**To be done:** In the article on church communication pitfalls, what is named as the best way to avoid "The Too Many Choices Pitfall"?

Sidestepping 5 Communication Pitfalls that Trap Vision

Effective communication is absolutely critical to creating movement toward your vision.

The challenge then is keeping the vision of your church central in your messaging. Does clarity of vision drive your communications strategy or does communication rely on the loudest voice or greatest need? Without an intentional, strategic, vision-soaked communications plan, it is easy to fall into the pitfall of calendar maintenance and program sustenance. A pitfall that always traps vision.

Here are 5 Communication Pitfalls that every church faces and one side-step for each to keep your vision on solid ground.

1. The Program-Focus Pitfall

Many churches rely on communicating about programs rather than through vision. Every Sunday announcement begins to sound the same:  “Here’s what we’re doing! Sign up today.” Response wanes quickly, if any response happens at all, because nearly everyone in the congregation already feels overwhelmed by their schedule. The last thing they came to church to do was sign up for something else. 

If all you do is communicate programs or events, your communication will likely go in one ear and out the other. So how can you sidestep this pitfall?

Never communicate about a program without first communicating vision. Ask: How does this program or event enable people to be a part of the vision and mission God has given to your church? What part of our Great Commission call might people miss if they do not participate? What are some life-change stories you can tell to demonstrate Gospel effectiveness and generate missional excitement around the program?

Side-Step #1: WHY before WHATInstead of just standing and announcing your church homecoming Sunday in July, hoping to convince everyone to show up and sweat together around some sketchy potato salad, stop and frame the why. Is gathering as a family important or missing in your culture? Will guests get to know the church behind the Sunday service formality? Are there stories of impact from last year’s homecoming that you can communicate through a short video clip? First, communicate WHY this program or event matters to the vision of the church before you tell the congregation WHAT side dish they need to sign-up for. 

2. The Too Many Choices Pitfall

Without a clear understanding of success in the mission, it is easy to elevate doing many activities above developing the few attributes of gospel-centered disciples. We proudly communicate, “There’s a lot going on around here!” but do people truly know what they are accomplishing by making a particular choice?

The vast menu of options for people to get involved, simply does not work. Major research studies exist on the concept of “decision paralysis.” These scientific studies reveal that offering people too many choices actually leads to people to not choosing anything at all. It is easier to do nothing than to guess at one thing.

The best way to avoid this pitfall is to develop a comprehensive communication plan. A great plan defines one specific next step of engagement you want people to take in each ministry environment or program. Make it clear why these next steps are important for missional engagement and give clear instructions on how to do it. The number of activities you offer may decrease, but you will increase the overall participation of your congregation around what matters the most.

**Entries supplied:**

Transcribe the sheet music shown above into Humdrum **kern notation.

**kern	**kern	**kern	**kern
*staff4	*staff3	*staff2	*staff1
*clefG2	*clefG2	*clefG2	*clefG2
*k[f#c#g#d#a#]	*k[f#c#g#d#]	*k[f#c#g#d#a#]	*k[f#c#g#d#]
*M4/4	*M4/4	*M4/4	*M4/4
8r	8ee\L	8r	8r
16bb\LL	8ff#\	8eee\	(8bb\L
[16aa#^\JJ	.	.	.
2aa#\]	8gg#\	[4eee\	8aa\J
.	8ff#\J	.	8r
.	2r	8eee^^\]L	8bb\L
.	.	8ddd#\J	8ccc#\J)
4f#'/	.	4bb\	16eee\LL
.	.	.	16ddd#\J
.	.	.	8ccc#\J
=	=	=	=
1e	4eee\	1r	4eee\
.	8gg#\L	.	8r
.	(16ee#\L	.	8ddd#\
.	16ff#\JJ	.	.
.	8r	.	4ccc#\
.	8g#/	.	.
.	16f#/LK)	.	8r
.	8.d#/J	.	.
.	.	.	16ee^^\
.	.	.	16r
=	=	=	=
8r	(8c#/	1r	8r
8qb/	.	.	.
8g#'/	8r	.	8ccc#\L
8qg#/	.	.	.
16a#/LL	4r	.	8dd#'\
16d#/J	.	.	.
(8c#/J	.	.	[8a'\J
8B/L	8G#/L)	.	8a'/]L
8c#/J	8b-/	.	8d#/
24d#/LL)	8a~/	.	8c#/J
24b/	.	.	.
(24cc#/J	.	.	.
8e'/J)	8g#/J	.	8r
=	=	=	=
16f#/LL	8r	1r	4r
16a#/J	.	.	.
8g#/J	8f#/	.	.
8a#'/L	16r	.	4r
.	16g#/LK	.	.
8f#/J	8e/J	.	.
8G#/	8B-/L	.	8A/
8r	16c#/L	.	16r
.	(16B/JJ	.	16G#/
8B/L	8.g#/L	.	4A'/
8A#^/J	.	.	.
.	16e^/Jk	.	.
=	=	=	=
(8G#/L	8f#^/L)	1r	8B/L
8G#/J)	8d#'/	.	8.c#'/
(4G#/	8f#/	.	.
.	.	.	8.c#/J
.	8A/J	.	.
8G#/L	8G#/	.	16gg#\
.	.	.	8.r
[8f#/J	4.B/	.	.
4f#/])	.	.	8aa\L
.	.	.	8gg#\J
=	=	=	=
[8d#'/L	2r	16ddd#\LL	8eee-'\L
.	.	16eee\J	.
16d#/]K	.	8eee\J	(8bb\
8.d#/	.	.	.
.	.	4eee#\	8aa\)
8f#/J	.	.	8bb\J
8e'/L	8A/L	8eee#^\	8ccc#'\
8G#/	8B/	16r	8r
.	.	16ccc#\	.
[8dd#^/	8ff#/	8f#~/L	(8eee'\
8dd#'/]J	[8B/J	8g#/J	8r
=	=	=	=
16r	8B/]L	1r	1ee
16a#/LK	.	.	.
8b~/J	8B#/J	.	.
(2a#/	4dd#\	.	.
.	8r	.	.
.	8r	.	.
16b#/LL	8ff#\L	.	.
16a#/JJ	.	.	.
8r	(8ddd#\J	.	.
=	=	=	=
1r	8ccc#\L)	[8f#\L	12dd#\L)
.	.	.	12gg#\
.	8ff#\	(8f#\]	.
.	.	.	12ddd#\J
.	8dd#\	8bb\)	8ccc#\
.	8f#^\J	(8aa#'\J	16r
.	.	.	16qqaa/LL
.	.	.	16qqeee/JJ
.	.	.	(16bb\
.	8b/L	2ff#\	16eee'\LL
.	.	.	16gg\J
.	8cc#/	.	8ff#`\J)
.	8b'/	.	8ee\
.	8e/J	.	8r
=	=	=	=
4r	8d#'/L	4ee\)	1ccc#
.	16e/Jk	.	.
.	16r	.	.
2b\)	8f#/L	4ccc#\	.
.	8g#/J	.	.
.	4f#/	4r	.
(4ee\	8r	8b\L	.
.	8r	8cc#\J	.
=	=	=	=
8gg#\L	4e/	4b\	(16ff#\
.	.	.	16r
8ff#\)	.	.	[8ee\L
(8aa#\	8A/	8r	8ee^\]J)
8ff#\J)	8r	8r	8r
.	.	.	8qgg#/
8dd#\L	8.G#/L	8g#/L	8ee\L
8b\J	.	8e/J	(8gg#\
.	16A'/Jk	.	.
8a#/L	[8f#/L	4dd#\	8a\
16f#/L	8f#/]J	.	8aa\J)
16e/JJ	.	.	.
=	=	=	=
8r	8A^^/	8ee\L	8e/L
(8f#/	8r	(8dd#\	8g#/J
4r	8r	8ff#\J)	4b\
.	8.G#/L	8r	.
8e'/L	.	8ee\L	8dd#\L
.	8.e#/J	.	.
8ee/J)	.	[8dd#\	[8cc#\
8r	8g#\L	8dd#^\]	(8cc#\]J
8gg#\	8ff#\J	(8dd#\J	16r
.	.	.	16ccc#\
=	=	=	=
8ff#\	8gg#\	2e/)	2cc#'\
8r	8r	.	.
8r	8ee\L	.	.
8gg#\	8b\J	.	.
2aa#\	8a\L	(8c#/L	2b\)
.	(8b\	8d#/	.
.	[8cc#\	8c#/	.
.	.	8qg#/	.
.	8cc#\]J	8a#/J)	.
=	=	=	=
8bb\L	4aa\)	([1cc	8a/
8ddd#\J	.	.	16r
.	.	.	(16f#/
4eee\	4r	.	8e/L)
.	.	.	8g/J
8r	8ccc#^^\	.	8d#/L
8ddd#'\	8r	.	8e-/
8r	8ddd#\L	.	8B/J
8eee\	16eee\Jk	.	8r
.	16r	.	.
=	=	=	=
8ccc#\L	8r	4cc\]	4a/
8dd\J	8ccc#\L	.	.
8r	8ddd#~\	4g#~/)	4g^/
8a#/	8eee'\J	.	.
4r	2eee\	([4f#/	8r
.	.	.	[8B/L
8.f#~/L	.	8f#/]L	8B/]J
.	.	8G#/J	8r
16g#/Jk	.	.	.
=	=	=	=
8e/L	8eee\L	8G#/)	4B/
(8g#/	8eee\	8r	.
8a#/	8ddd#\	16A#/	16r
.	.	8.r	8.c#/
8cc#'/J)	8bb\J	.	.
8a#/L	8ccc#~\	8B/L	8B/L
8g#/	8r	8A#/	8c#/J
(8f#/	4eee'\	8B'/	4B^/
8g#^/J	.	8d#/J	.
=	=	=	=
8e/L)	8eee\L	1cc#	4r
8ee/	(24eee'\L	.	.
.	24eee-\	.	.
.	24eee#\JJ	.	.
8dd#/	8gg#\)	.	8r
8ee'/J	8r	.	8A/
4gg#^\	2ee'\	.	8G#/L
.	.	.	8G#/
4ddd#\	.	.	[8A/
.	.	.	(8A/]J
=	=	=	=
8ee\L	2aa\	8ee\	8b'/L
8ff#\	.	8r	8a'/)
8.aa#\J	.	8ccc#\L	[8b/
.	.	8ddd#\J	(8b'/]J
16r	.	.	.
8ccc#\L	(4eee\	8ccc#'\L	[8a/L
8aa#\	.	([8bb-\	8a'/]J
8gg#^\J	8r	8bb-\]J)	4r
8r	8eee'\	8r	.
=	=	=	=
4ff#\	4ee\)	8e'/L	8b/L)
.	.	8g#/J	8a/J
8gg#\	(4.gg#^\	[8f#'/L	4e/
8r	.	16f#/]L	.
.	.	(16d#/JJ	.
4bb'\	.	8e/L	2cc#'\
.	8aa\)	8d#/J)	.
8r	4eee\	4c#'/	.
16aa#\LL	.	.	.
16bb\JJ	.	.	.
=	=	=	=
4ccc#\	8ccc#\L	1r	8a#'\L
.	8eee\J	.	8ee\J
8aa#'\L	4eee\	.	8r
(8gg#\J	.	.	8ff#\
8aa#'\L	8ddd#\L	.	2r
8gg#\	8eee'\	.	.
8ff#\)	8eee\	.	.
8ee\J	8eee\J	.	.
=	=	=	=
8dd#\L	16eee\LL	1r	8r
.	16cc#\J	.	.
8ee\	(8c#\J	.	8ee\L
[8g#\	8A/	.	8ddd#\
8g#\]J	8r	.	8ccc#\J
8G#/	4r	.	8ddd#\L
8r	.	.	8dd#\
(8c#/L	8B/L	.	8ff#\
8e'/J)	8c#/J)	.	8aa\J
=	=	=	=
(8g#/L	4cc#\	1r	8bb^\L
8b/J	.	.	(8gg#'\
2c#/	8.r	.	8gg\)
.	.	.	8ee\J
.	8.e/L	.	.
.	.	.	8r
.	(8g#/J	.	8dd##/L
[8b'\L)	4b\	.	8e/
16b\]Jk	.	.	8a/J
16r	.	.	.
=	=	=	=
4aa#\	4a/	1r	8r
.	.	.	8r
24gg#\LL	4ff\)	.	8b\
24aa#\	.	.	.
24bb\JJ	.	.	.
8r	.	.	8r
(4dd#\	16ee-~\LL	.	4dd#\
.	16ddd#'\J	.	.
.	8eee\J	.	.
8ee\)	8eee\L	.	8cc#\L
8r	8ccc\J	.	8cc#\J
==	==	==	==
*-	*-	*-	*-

**Solution to the exercise:** Developing a comprehensive communication plan.